Ich würde vielleicht mal mit einem Bios Update anfangen, danach mal die Latenzen und Speicherspannung checken


----------



## Shaun-v9 (2. April 2012)

Hat leider nichts gebracht... aber trotzdem danke Dr Bakterius!


----------



## Dr Bakterius (2. April 2012)

Hab mal ein wenig Schnellgoogeln gemacht, beide Fehlermeldungen können sehr stark auf ein Treiberproblem deuten. Ich würde daher mal den Einkaufswagen schnappen und mal alle Neu einsammeln.


----------



## simpel1970 (3. April 2012)

Shaun-v9 schrieb:


> Das was mich Irritiert ist das mir im Programm Bluescreenview nichts angezeigt wird. Also 0 Crashes.


 
Bluescreenview durchsucht standardmäßig nur den Ordner C:\Windows\Minidump. Wenn in den erweiterten Systemeinstellungen das "Kernelspeicherabbild" eingestellt ist, werden keine Minidumps, sondern Kernel-Dumps angelegt. Diese findest du im Ordner C:\Windows. Stelle den Pfad in Bluescreenview um und/oder kontrolliere die Einstellung in den erweiterten Systemoptionen (-> so kommst du dort hin: Windows 7 -> Eintrag "Debuginformationen speichern").

Poste auch noch ein paar Screenshots von CPU-Z (Reiter Mainboard, Memory und SPD).


----------



## Shaun-v9 (3. April 2012)

@*Dr Bakterius*
Treiber sind alle geupdated, aber immer noch nichts...

@*simpel1970*
Vielen Dank schonmal für deine Hilfe 

Wenn ich in Bluescreenview den Pfad ändere setzt er ihn wieder auf C:/Windows/MiniDump...
Hier mal die Screenshots:



			Dieser Inhalt steht nur eingeloggten Mitgliedern zur Verfügung.
        




			Dieser Inhalt steht nur eingeloggten Mitgliedern zur Verfügung.
        




			Dieser Inhalt steht nur eingeloggten Mitgliedern zur Verfügung.
        




			Dieser Inhalt steht nur eingeloggten Mitgliedern zur Verfügung.
        




			Dieser Inhalt steht nur eingeloggten Mitgliedern zur Verfügung.
        




			Dieser Inhalt steht nur eingeloggten Mitgliedern zur Verfügung.


----------



## simpel1970 (4. April 2012)

Die RAM könntest du in die blauen Bänke A1 und B1 einsetzen (1. und 3. RAM-Bank).

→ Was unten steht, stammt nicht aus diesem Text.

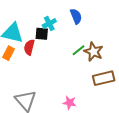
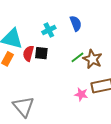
black square: (42, 34) -> (41, 53), moved
pink star: (70, 103) -> (81, 94), moved

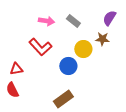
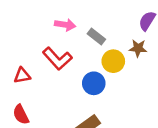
gray rectangle: (73, 21) -> (96, 36), moved
red triangle: (16, 69) -> (22, 75), moved

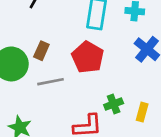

Dann würde der RAM im Dual-Channel Modus laufen (dies ist aber nicht für die Probleme ursächlich).

Stelle im Bios die RAM Frequenz auf 666mhz (effektiv 1333mhz) ein. Poste nach dem "Umbau" und der Umstellung bitte noch mal ein Screenshot von CPU-Z "Memory". Gib bescheid, ob die Probleme nach der Umstellung bleiben.

Wenn Bluescreenview die Einstellung nicht halten will, stelle in den erweiterten Systemeinstellungen unter "Debuginformationen speichern" das [kleine Speicherabbild] ein und entferne den Haken bei "vorhandene Datei überschreiben". Wenn du den Bluescreen -ohne automatischen Neustart- zu Gesicht bekommen willst, entferne auch noch den Haken bei "automatischen Neustart durchführen".

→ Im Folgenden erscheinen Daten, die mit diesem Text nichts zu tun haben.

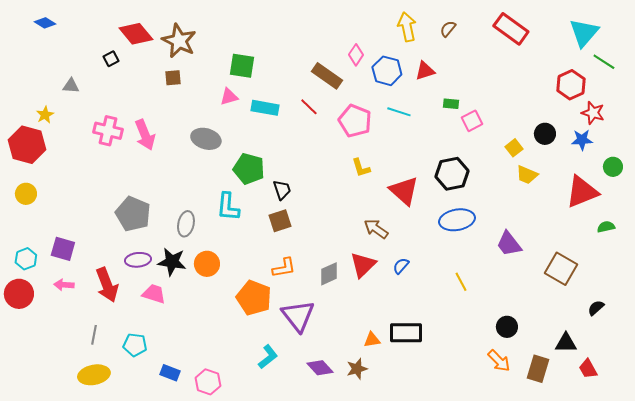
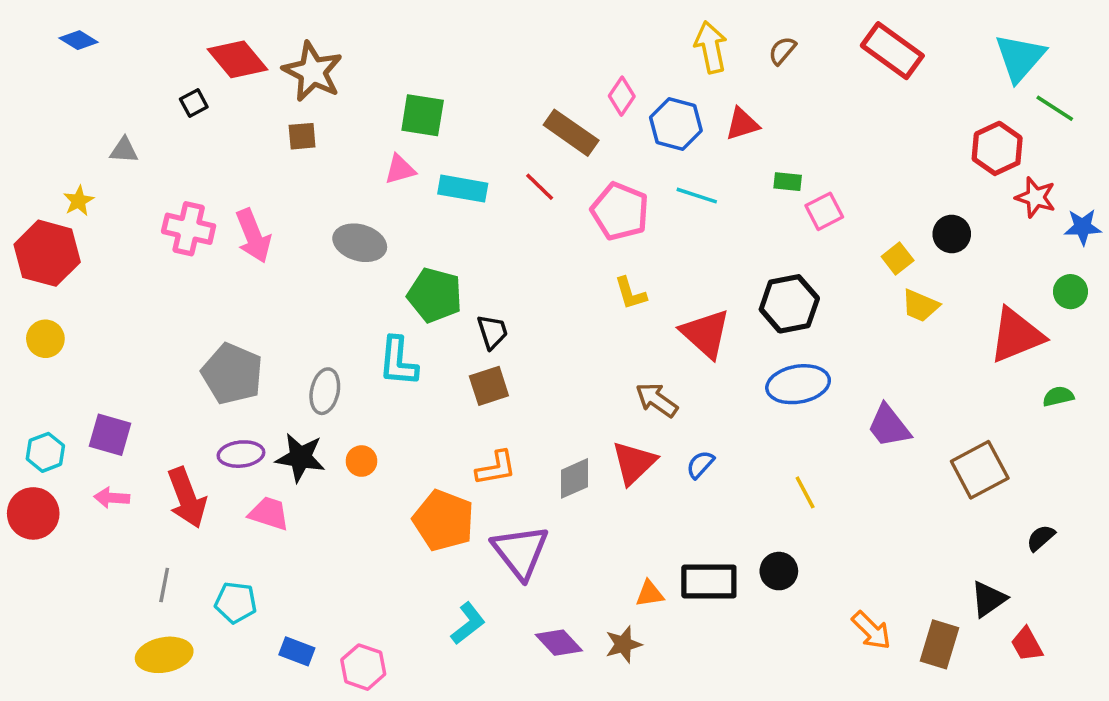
blue star: (582, 140) -> (1083, 227), moved
orange circle: (207, 264) -> (361, 461), size x0.7
brown square: (561, 269) -> (980, 470), turned 32
black circle: (507, 327) -> (779, 571), moved
black triangle: (566, 343) -> (988, 599), turned -35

Nach der Umstellung auf das "kleine Speicherabbild" siehst du, dass sich der Speicherpfad von %SystemRoot%\Windows (= C:\Windows) auf %SystemRoot%\Windows\Minidump automatisch ändert.
Die Umstellung bewirkt insbesondere, dass nun nicht mehr Kernel Dumps (die ~300 - 400 MB groß werden können), sondern nur noch kleine Speicherabbilder (Minidumps - ein paar KB groß) angelegt werden. Diese Minidumps enthalten natürlich auch weniger Ursachen über den Absturzverlauf, reichen aber i.d.R. für eine Analyse aus. Speziell in deinem Fall -wenn die Bluescreens erst mit dem neuen RAM auftreten- scheint ein Treiberproblem unwahrscheinlich. Eine Analyse der Dumps ist daher nicht besonders zielführend.
Aber wir können nun mit Bluescreenview eine Übersicht der (seit der Umstellung) aufgetretenen Stopfehlercodes erstellen (mit der Übersicht möchte ich auch nur die Bestätigung, dass es sich um ein Speicherproblem handelt).


----------



## Shaun-v9 (4. April 2012)

Super Vielen Dank *simpel1970* !!!!!!!!!!!! 

Also die Kiste läuft jetzt seit knapp 5 Stunden ohne Fehler.
Ich denke damit ist es beseitigt... Wenn nochmal was sein sollte kann ich es ja im Topic posten 

Übrigens hier nochmal die neuen Screenshots



			Dieser Inhalt steht nur eingeloggten Mitgliedern zur Verfügung.
        




			Dieser Inhalt steht nur eingeloggten Mitgliedern zur Verfügung.
        




			Dieser Inhalt steht nur eingeloggten Mitgliedern zur Verfügung.
        




			Dieser Inhalt steht nur eingeloggten Mitgliedern zur Verfügung.


----------



## simpel1970 (5. April 2012)

Bitteschön 
Ich drücke die Daumen, dass das Problem damit gelöst ist.

Viele Grüße


----------